Forwarding (bypassing)
- When we compute the ALU result value in EXE stage, then pass the value to the next stage.
Stall
- load-use data hazard, when a destination register of a load instruction equal to the source register of a instruction that is following this load instruction, then we cannot use the forwarding to solve this type of data hazard.
- Stall one cycle to keep the forwarding mechanism working
load-use with x9 register
stall one cycle, then ALU res can pass to add x9, x8, x9
Description
main
-
lw x8, 0(x8)
-
ID, set wr_reg_idx: 0x08
-
EXE, when auipc x8 0x10000 done in EX/MEM, the alures_out will be set equal to 0x10000000(x8) and forwarding to EXE(lw), then we can compute the ALU res by x0 immediately to avoid the data hazard suffering.
-
MEM, access Data memory.
-
WB, the target register had been set to wr_reg_idx: 0x08 in ID stage, we just assign the value to the target register in this stage.


-
After WB, register x8 be set equal to the parameter x.
-
jal x1 0x24 < power >
- EXE, we can fetch the target instruction address by ALU res in this stage, and two unuseful instruction had been fetch in ID, IF, so we need to flush them in next stage.

- MEM, flush them.


power
We need to store the return address (ra) and store the saved register because we may use it.
- sw x1, 0(x2)
- IF, get the value of source register x1
- EXE, forwarding x2 computed by addi then we can get the 0(x2) in this stage.

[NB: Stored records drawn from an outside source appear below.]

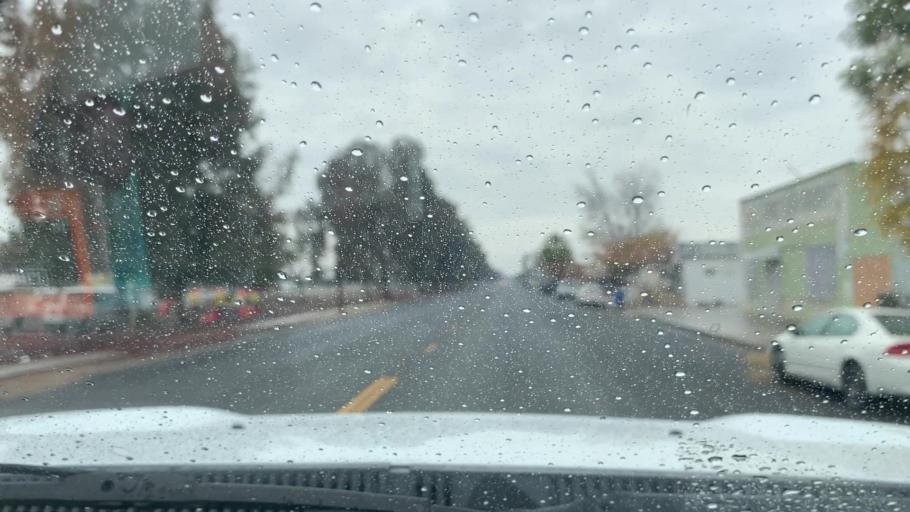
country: US
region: California
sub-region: Kern County
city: Delano
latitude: 35.7634
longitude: -119.2488
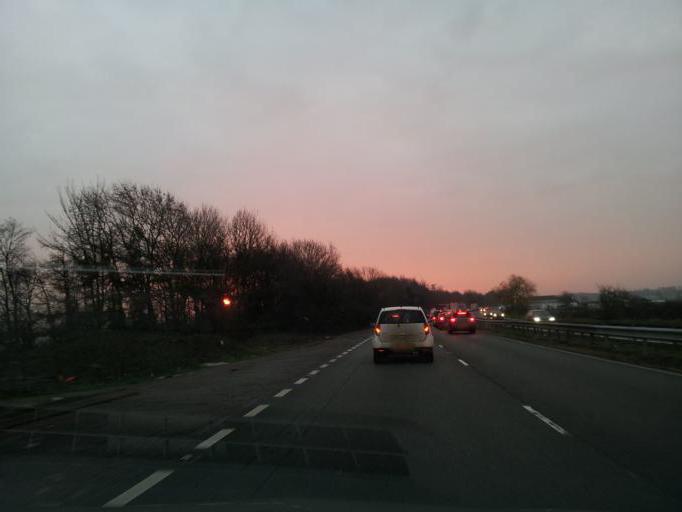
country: GB
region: England
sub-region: Peterborough
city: Thornhaugh
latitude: 52.6005
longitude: -0.4228
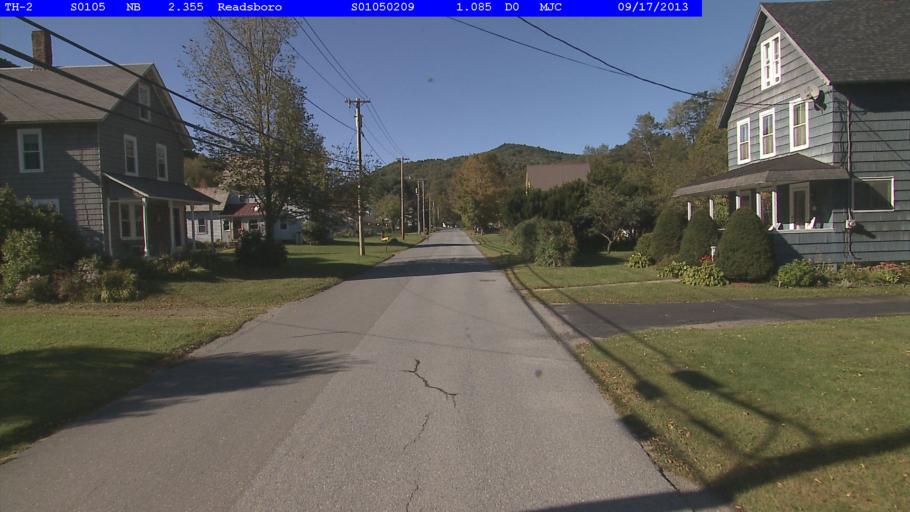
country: US
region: Massachusetts
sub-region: Franklin County
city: Charlemont
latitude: 42.7653
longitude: -72.9453
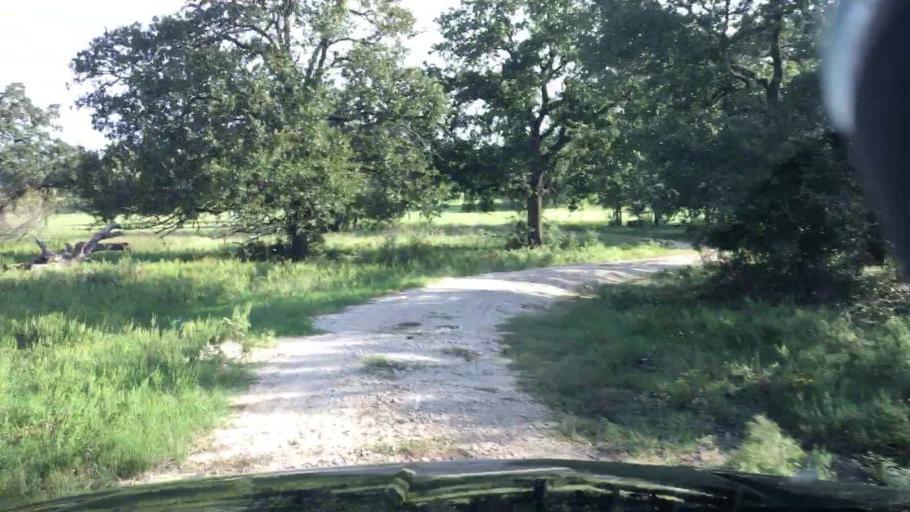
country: US
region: Texas
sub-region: Burleson County
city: Somerville
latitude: 30.3050
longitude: -96.7304
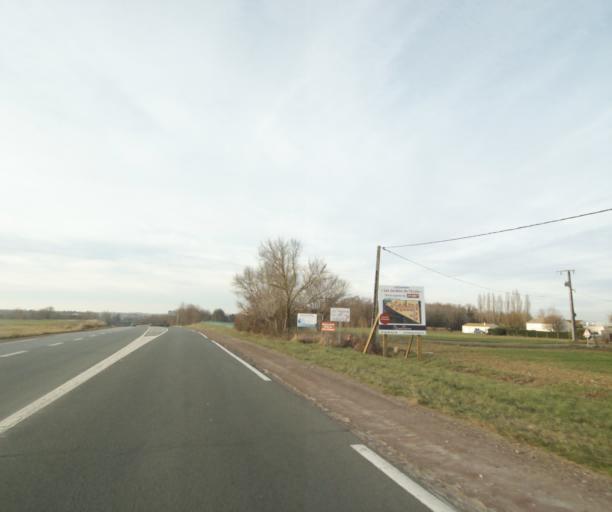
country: FR
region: Poitou-Charentes
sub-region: Departement de la Charente-Maritime
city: Saint-Porchaire
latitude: 45.8102
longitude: -0.7631
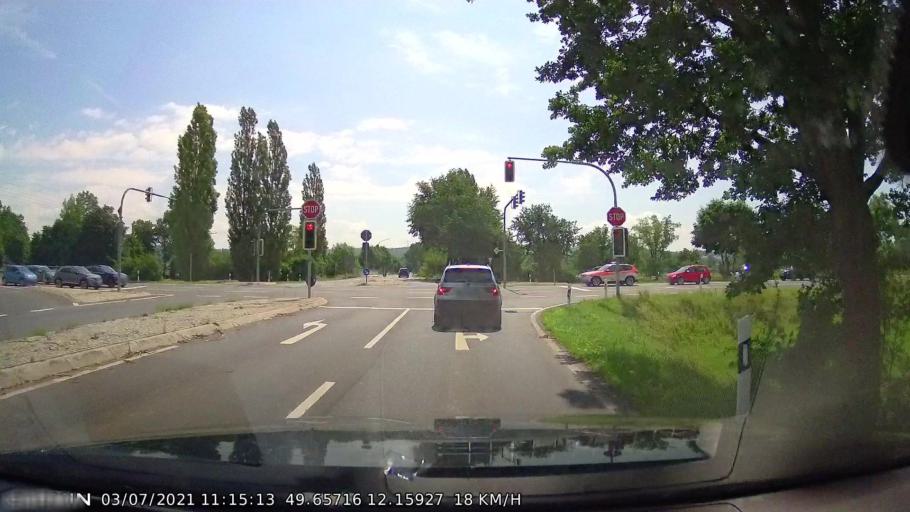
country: DE
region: Bavaria
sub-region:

- MEM, activate the Wr_en signal and write the value to stack memory.

loop
-
bge x0 x9 40 < Ret >
- EXE, when branch condition is met, PC will be set to ALU res, so that can fetch the correct instruction in next stage, avoid the branch hazard.

- MEM, flush two unuseful instruction with nop.

-
li ra, 0x54
- Need to set the return address with address of 'srli s1, s1, 1' before go into odd, so that can execute the correct instruction after doing the mul s2, s2, s0.

here we can see the address of 'srli x9, x9, 1' is 0x54.
Ret
Before return, we need to set the return value to a0 and restore ra, saved registers.